Collected data:
----
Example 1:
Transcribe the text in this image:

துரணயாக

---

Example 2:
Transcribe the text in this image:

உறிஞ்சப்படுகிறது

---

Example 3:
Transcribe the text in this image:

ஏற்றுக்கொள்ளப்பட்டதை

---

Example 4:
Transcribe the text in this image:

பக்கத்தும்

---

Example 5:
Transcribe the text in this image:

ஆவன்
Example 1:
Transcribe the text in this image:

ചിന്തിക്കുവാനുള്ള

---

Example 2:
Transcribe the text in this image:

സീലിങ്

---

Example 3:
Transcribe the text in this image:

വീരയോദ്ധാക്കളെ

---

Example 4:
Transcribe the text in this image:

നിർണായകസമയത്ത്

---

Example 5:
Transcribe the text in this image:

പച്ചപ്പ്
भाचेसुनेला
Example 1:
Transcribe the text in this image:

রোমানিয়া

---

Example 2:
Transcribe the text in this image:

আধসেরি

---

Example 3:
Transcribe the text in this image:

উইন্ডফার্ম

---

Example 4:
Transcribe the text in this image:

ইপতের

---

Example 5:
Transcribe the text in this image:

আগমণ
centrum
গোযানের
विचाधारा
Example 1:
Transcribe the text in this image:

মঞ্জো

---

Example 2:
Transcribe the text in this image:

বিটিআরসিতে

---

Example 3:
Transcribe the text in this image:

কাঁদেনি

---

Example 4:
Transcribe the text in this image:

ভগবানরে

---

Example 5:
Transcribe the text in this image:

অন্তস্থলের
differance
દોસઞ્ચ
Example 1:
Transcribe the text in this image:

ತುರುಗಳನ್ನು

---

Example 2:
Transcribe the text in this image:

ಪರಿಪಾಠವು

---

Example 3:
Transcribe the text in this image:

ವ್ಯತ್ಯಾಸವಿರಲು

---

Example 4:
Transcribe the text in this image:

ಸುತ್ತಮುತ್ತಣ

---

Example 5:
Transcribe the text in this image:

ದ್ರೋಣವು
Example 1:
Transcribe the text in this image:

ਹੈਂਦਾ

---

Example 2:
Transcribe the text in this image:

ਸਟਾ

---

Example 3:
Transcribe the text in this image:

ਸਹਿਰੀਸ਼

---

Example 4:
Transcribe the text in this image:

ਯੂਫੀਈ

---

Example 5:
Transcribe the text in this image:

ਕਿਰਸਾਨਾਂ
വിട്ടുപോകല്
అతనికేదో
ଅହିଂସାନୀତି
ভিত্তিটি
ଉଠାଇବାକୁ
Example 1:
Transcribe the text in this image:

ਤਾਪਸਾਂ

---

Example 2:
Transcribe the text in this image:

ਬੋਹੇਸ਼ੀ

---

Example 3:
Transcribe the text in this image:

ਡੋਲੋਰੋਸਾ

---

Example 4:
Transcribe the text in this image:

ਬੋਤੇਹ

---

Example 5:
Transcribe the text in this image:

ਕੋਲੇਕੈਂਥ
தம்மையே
----
Your goal: All of the lines above must be returned exactly as they stand.

Exercise answer:
Example 1:
Transcribe the text in this image:

துரணயாக

---

Example 2:
Transcribe the text in this image:

உறிஞ்சப்படுகிறது

---

Example 3:
Transcribe the text in this image:

ஏற்றுக்கொள்ளப்பட்டதை

---

Example 4:
Transcribe the text in this image:

பக்கத்தும்

---

Example 5:
Transcribe the text in this image:

ஆவன்
Example 1:
Transcribe the text in this image:

ചിന്തിക്കുവാനുള്ള

---

Example 2:
Transcribe the text in this image:

സീലിങ്

---

Example 3:
Transcribe the text in this image:

വീരയോദ്ധാക്കളെ

---

Example 4:
Transcribe the text in this image:

നിർണായകസമയത്ത്

---

Example 5:
Transcribe the text in this image:

പച്ചപ്പ്
भाचेसुनेला
Example 1:
Transcribe the text in this image:

রোমানিয়া

---

Example 2:
Transcribe the text in this image:

আধসেরি

---

Example 3:
Transcribe the text in this image:

উইন্ডফার্ম

---

Example 4:
Transcribe the text in this image:

ইপতের

---

Example 5:
Transcribe the text in this image:

আগমণ
centrum
গোযানের
विचाधारा
Example 1:
Transcribe the text in this image:

মঞ্জো

---

Example 2:
Transcribe the text in this image:

বিটিআরসিতে

---

Example 3:
Transcribe the text in this image:

কাঁদেনি

---

Example 4:
Transcribe the text in this image:

ভগবানরে

---

Example 5:
Transcribe the text in this image:

অন্তস্থলের
differance
દોસઞ્ચ
Example 1:
Transcribe the text in this image:

ತುರುಗಳನ್ನು

---

Example 2:
Transcribe the text in this image:

ಪರಿಪಾಠವು

---

Example 3:
Transcribe the text in this image:

ವ್ಯತ್ಯಾಸವಿರಲು

---

Example 4:
Transcribe the text in this image:

ಸುತ್ತಮುತ್ತಣ

---

Example 5:
Transcribe the text in this image:

ದ್ರೋಣವು
Example 1:
Transcribe the text in this image:

ਹੈਂਦਾ

---

Example 2:
Transcribe the text in this image:

ਸਟਾ

---

Example 3:
Transcribe the text in this image:

ਸਹਿਰੀਸ਼

---

Example 4:
Transcribe the text in this image:

ਯੂਫੀਈ

---

Example 5:
Transcribe the text in this image:

ਕਿਰਸਾਨਾਂ
വിട്ടുപോകല്
అతనికేదో
ଅହିଂସାନୀତି
ভিত্তিটি
ଉଠାଇବାକୁ
Example 1:
Transcribe the text in this image:

ਤਾਪਸਾਂ

---

Example 2:
Transcribe the text in this image:

ਬੋਹੇਸ਼ੀ

---

Example 3:
Transcribe the text in this image:

ਡੋਲੋਰੋਸਾ

---

Example 4:
Transcribe the text in this image:

ਬੋਤੇਹ

---

Example 5:
Transcribe the text in this image:

ਕੋਲੇਕੈਂਥ
தம்மையே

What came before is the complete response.